Extracts mutational signatures from an array of samples.

sigprofilerextractor(input_type, output, input_data, reference_genome="GRCh37",
                     opportunity_genome = "GRCh37", context_type = "default",
                     exome = False, minimum_signatures=1, maximum_signatures=10,
                     nmf_replicates=100, resample = T, batch_size=1, cpu=-1,
                     gpu=F, nmf_init="random", precision= "single",
                     matrix_normalization= "gmm", seeds= "random",
                     min_nmf_iterations= 10000, max_nmf_iterations=1000000,
                     nmf_test_conv= 10000, nmf_tolerance= 1e-15,
                     nnls_add_penalty=0.05, nnls_remove_penalty=0.01,
                     initial_remove_penalty=0.05, get_all_signature_matrices= False)

Category	Parameter	Variable Type	Parameter Description
Input Data
	input_type	String	The type of input: "vcf": used for vcf format inputs. "matrix": used for table format inputs using a tab seperated file. "bedpe": used for bedpe file with each SV annotated with its type, size bin, and clustered/non-clustered status. "seg:TYPE": used for a multi-sample segmentation file for copy number analysis. The accepted callers for TYPE are the following {"ASCAT", "ASCAT_NGS", "SEQUENZA", "ABSOLUTE", "BATTENBERG", "FACETS", "PURPLE", "TCGA"}. For example, when using segmentation file from BATTENBERG then set input_type to "seg:BATTENBERG".
	output	String	The name of the output folder. The output folder will be generated in the current working directory.
	input_data	String	Path to input folder for input_type: vcf bedpe Path to file for input_type: matrix seg:TYPE
	reference_genome	String	The name of the reference genome. The default reference genome is "GRCh37". This parameter is applicable only if the input_type is "vcf".
	opportunity_genome	String	The build or version of the reference genome for the reference signatures. The default opportunity genome is GRCh37. If the input_type is "vcf", the opportunity_genome automatically matches the input reference genome value. Only the genomes available in COSMIC are supported (GRCh37, GRCh38, mm9, mm10 and rn6). If a different opportunity genome is selected, the default genome GRCh37 will be used.
	context_type	String	A string of mutaion context name/names separated by comma (","). The items in the list defines the mutational contexts to be considered to extract the signatures. The default value is "96,DINUC,ID", where "96" is the SBS96 context, "DINUC" is the DINUCLEOTIDE context and ID is INDEL context.
	exome	Boolean	Defines if the exomes will be extracted. The default value is "False".
NMF Replicates
	minimum_signatures	Positive Integer	The minimum number of signatures to be extracted. The default value is 1.
	maximum_signatures	Positive Integer	The maximum number of signatures to be extracted. The default value is 25.
	nmf_replicates	Positive Integer	The number of iteration to be performed to extract each number signature. The default value is 100.
	resample	Boolean	Default is True. If True, add poisson noise to samples by resampling.
	seeds	String	It can be used to get reproducible resamples for the NMF replicates. A path of a tab separated .txt file containing the replicated id and preset seeds in a two columns dataframe can be passed through this parameter. The Seeds.txt file in the results folder from a previous analysis can be used for the seeds parameter in a new analysis.
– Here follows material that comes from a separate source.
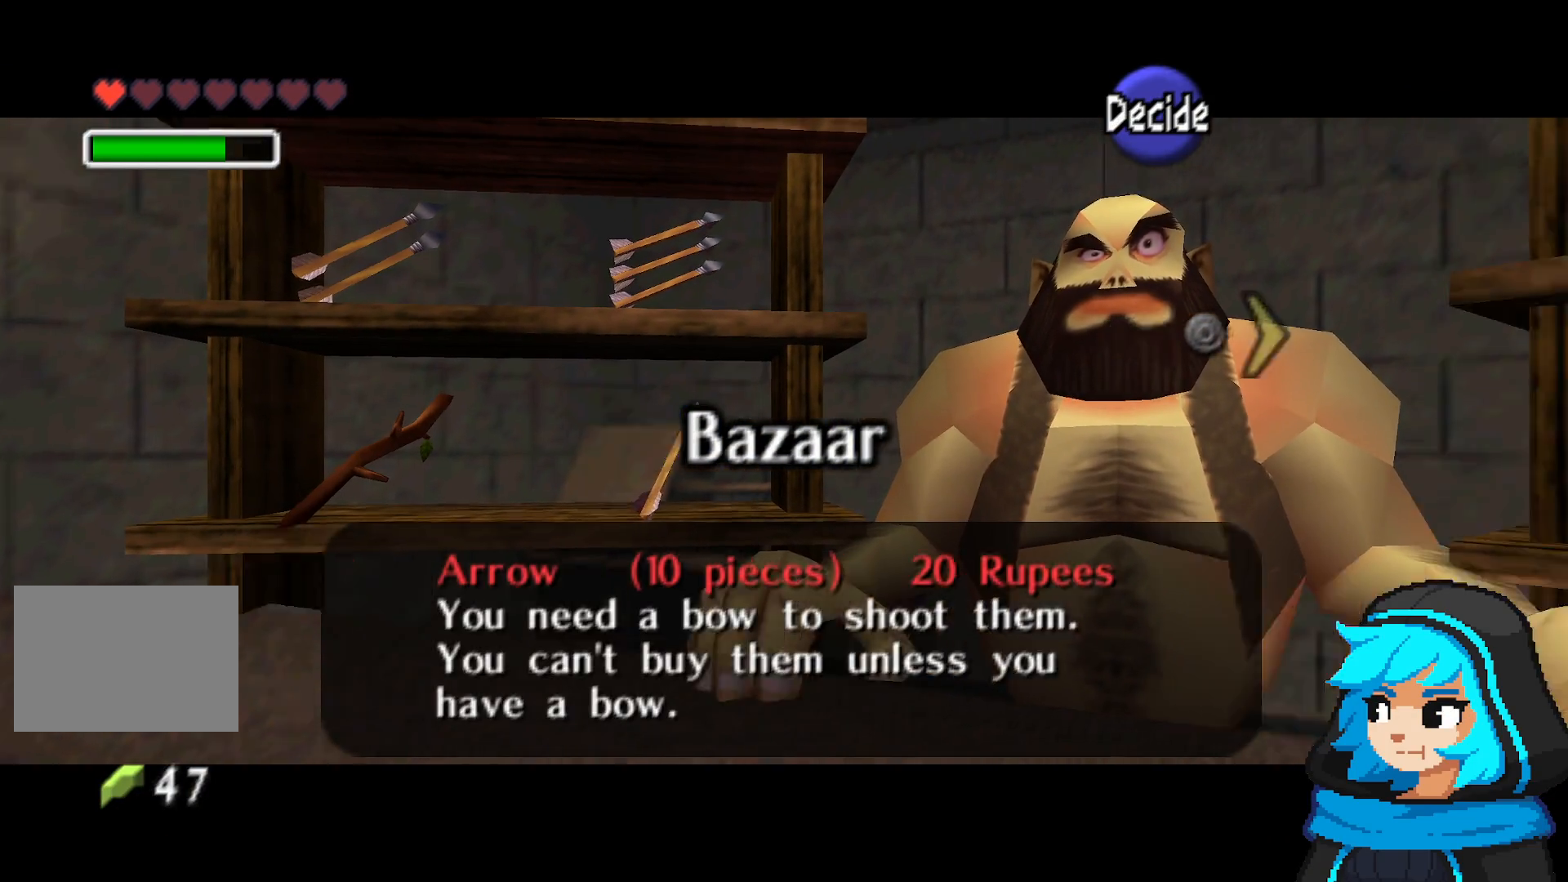
{"dt_ms": 500, "buttons": [], "left_stick": "right", "events": [[33, "left_stick", "center"], [183, "left_stick", "right"], [283, "left_stick", "center"], [383, "left_stick", "right"]]}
The Default value for this parameter is "random". When "random", the seeds for resampling will be random for different analysis.
NMF Engines
	matrix_normalization	String	Method of normalizing the genome matrix before it is analyzed by NMF. Default is value is "gmm". Other options are, "log2", "custom" or "none".
	nmf_init	String	The initialization algorithm for W and H matrix of NMF. Options are 'random', 'nndsvd', 'nndsvda', 'nndsvdar' and 'nndsvd_min'. Default is 'random'.
	precision	String	Values should be single or double. Default is single.
	min_nmf_iterations	Integer	Value defines the minimum number of iterations to be completed before NMF converges. Default is 10000.
	max_nmf_iterations	Integer	Value defines the maximum number of iterations to be completed before NMF converges. Default is 1000000.
	nmf_test_conv	Integer	Value defines the number number of iterations to done between checking next convergence. Default is 10000.
	nmf_tolerance	Float	Value defines the tolerance to achieve to converge. Default is 1e-15.
Execution
	cpu	Integer	The number of processors to be used to extract the signatures. The default value is -1 which will use all available processors.
	gpu	Boolean	Defines if the GPU resource will used if available. Default is False. If True, the GPU resources will be used in the computation. Note: All available CPU processors are used by default, which may cause a memory error. This error can be resolved by reducing the number of CPU processes through the cpu* parameter.*
	batch_size	Integer	Will be effective only if the GPU is used. Defines the number of NMF replicates to be performed by each CPU during the parallel processing. Default is 1.
Solution Estimation Thresholds
	stability	Float	Default is 0.8. The cutoff thresh-hold of the average stability. Solutions with average stabilities below this thresh-hold will not be considered.
	min_stability	Float	Default is 0.2. The cutoff thresh-hold of the minimum stability. Solutions with minimum stabilities below this thresh-hold will not be considered.
	combined_stability	Float	Default is 1.0. The cutoff thresh-hold of the combined stability (sum of average and minimum stability). Solutions with combined stabilities below this thresh-hold will not be considered.
	allow_stability_drop	Boolean	Default is False. Defines if solutions with a drop in stability with respect to the highest stable number of signatures will be considered.
Decomposition
	cosmic_version	Float	Takes a positive float among 1, 2, 3, 3.1, 3.2, 3.3, and 3.4. Default is 3.4. Defines the version of the COSMIC reference signatures.
	nnls_add_penalty	Float	Takes any positive float. Default is 0.05. Defines the strong (add) thresh-hold cutoff to assign signatures to a sample.
	nnls_remove_penalty	Float	Takes any positive float. Default is 0.01. Defines the weak (remove) thresh-hold cutoff to assign signatures to a sample.
	initial_remove_penalty	Float	Takes any positive float. Default is 0.05. Defines the initial weak (remove) thresh-hold cutoff to assign COSMIC signatures to a sample.
	make_decomposition_plots	Boolean	Defualt is True. If True, Denovo to Cosmic sigantures decompostion plots will be created as a part the results.
	collapse_to_SBS96	Boolean	Defualt is True. If True, SBS288 and SBS1536 Denovo signatures will be mapped to SBS96 reference signatures. If False, those will be mapped to reference signatures of the same context.
Others
	get_all_signature_matrices	Boolean	If True, the Ws and Hs from all the NMF iterations are generated in the output.
	export_probabilities	Boolean	Defualt is True. If False, then doesn't create the probability matrix.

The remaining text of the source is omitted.